Peptide ligand interaction with maltose-binding protein tagged to the calcitonin gene-related peptide receptor: The inhibitory role of receptorN-glycosylation

The powerful vasodilator and neuropeptide calcitonin gene-related peptide CGRP is abundant in trigeminal ganglion neurons, and is released from the peripheral nerve and central nerve terminals as well as being secreted within the trigeminal ganglion. CGRP has a proven role in migraine and selective antagonists and antibodies are now reaching the clinic for treatment of migraine. Indeed, a new class of drugs to treat patients with frequent, episodic, and/or chronic migraine headaches acts by antagonism of the calcitonin gene-related peptide (CGRP) pathway. This is the first category of pharmaceuticals developed as targeted therapy for migraine prevention.

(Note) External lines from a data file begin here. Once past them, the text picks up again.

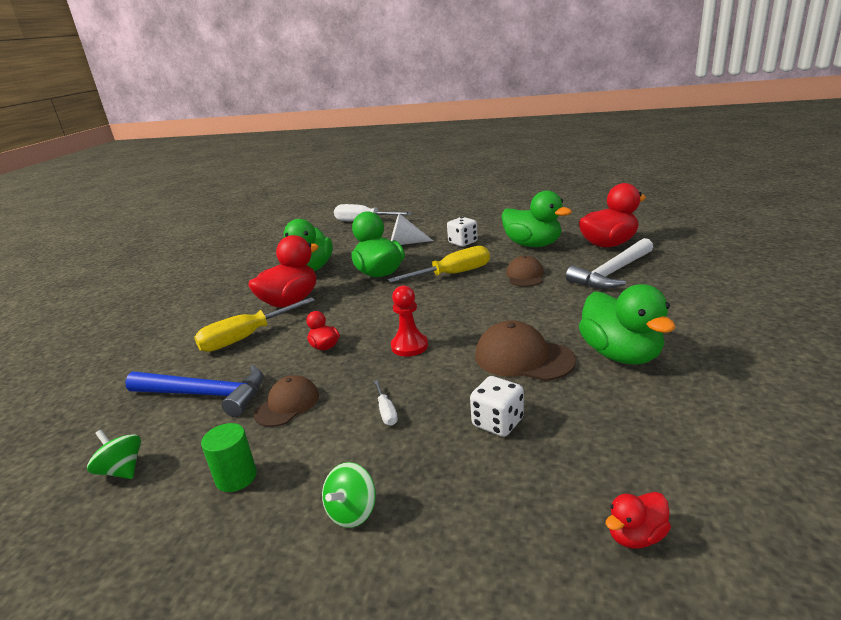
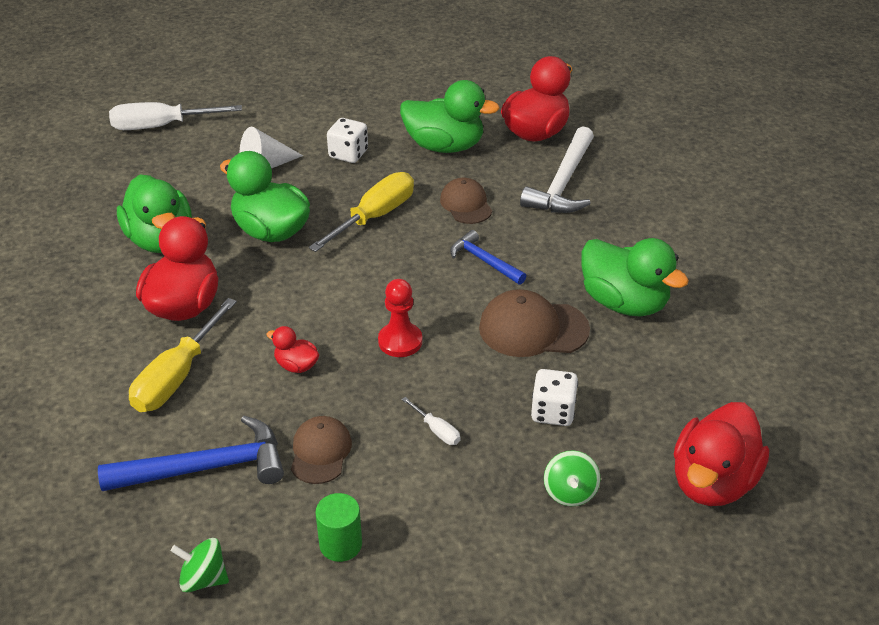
camera: 30 degrees left, 15 degrees up
green spinning top [322,462,376,528] -> green spinning top moved to [544,451,601,506]
red duck [605,492,671,548] -> red duck [674,402,769,506], size x2.10
none -> blue hammer [450,230,526,285]

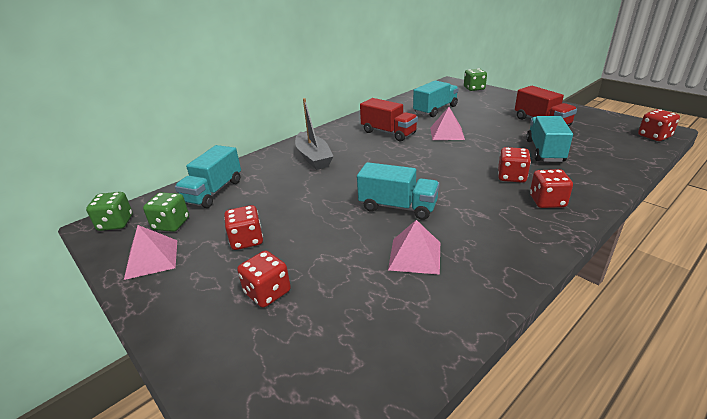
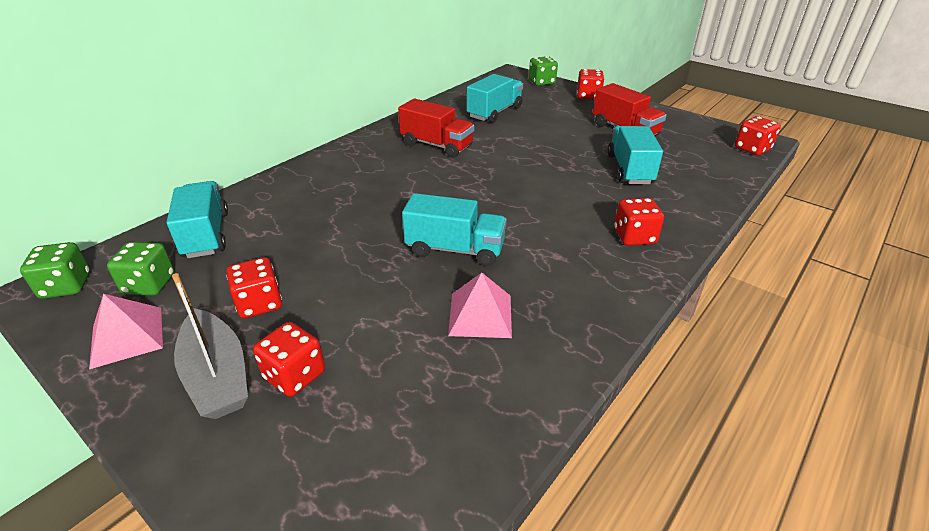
camera: 10 degrees left, 5 degrees up
turquoise truck [175,145,241,208] -> turquoise truck turned 150 degrees clockwise [166,181,228,258]
grey boat [295,98,334,170] -> grey boat moved to [172,273,248,419]
pink pyramid [430,107,465,140] -> none
red dice [498,147,531,183] -> red dice moved to [577,69,604,99]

RAMPs are an example of membrane-spanning auxiliary proteins that can change the function of G protein-coupled receptors (GPCRs). RAMPs are small families of three proteins that have the potential to introduce functional variety by interacting with GPCRs. RAMPs have a single transmembrane spanning domain with an extracellular N-terminal region of 90-100 amino acids and a short intracellular C-terminal domain of 9 amino acids. Maltose-binding protein (MBP) was employed as a tagged protein in several crystal structures of the CGRP and AM receptor extracellular domain (ECD). It was predicted that N-glycosylation of the CGRP receptor ECD would inhibit MBP from docking to the altered peptide ligands.

In a new study published in the journal Peptides by Dr. Sangmin Lee from Fred Wilson School of Pharmacy at High Point University investigated the role of CGRP receptor N-glycosylation in the interaction with the MBP tag. He postulated that CLR N-glycosylation would push the MBP tag away from the CGRP receptor’s peptide binding site based on known crystal structures. According to the author N-glycosylation of CLR ECD N123 decreased MBP interaction with peptide ligands, suggesting that N-glycosylation plays a substantial role in peptide ligand binding for the MBP-tagged CGRP receptor ECD.

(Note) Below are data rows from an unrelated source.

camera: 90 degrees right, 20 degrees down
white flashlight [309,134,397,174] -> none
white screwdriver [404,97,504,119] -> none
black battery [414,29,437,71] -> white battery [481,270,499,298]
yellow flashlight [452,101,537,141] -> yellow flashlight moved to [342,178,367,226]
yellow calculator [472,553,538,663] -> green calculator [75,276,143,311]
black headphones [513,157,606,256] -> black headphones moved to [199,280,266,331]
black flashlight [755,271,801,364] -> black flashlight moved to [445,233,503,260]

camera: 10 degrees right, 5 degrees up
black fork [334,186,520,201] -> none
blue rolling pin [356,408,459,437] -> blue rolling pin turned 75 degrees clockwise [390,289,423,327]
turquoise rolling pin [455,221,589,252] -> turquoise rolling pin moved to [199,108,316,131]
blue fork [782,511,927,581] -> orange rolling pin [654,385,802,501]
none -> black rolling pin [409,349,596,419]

Dr. Lee employed FITC-labeled AM(37-52) with S45W/Q50W mutations for FP peptide binding and its affinity for the MBP tagged, or MBP-free CGRP receptor ECD (tested as RAMP1-CLR ECD fusion protein) has previously been published. Although these affinity values were obtained from two separate tests, the inclusion of the N-terminal MBP tag resulted in a 5-fold greater affinity of the peptide ligand. This matches the MBP interaction with the peptide ligands. MBP did not have any N-glycan in the crystal structures, as expected from its sequence. CLR ECD of the MBP-tagged RAMP1-CLR ECD fusion protein has three N-glycosylation sequons, which are N66, N118, and N123 of CLR ECD. The author findings show that N-glycosylation of the RAMP2-CLR ECD fusion protein increases peptide ligand binding considerably. He also demonstrated that N-glycosylation of the AM receptor ECD improved peptide ligand binding much and CLR N123 was the primary cause of this impact. He also showed that the conformational dynamics of RAMP1- or RAMP2-CLR complexes might be a significant driver of different receptor phenotypes.

According to Dr. Lee   MBP N-terminally linked to the CGRP receptor ECD offered an extra interaction site for mutant peptide ligands, increasing their affinity for the CGRP receptor ECD. However, these MBP tags can be easily removed. Moreover, CGRP can be expressed using other tags such as GST, would the affinity binding affected, something that was not studied and lacking in the study. Furthermore, the argument that MBP will affect affinity binding is not strong and it depends on expression system where glycosylation can change using different expression system. Common screening methods are are largely based on measuring CGRP-mediated changes in cAMP which will not be affected by MBP tag. Moreover, a successful advancement in the migraine treatment was the development of Erenumab which is the first FDA approved antibody therapeutic against a G-protein-coupled receptor, the canonical receptor of calcitonin gene related peptide (CGRP-R). The researchers at Amgen created a  novel, epitope-focused antigen  to reconstruct the extracellular domains of the CGRP-R in a stable conformation. The study is weak with contradictory results and we believe the published paper on the effect of MBP on binding affinity of CGRP is NOT of importance in migraine drug development.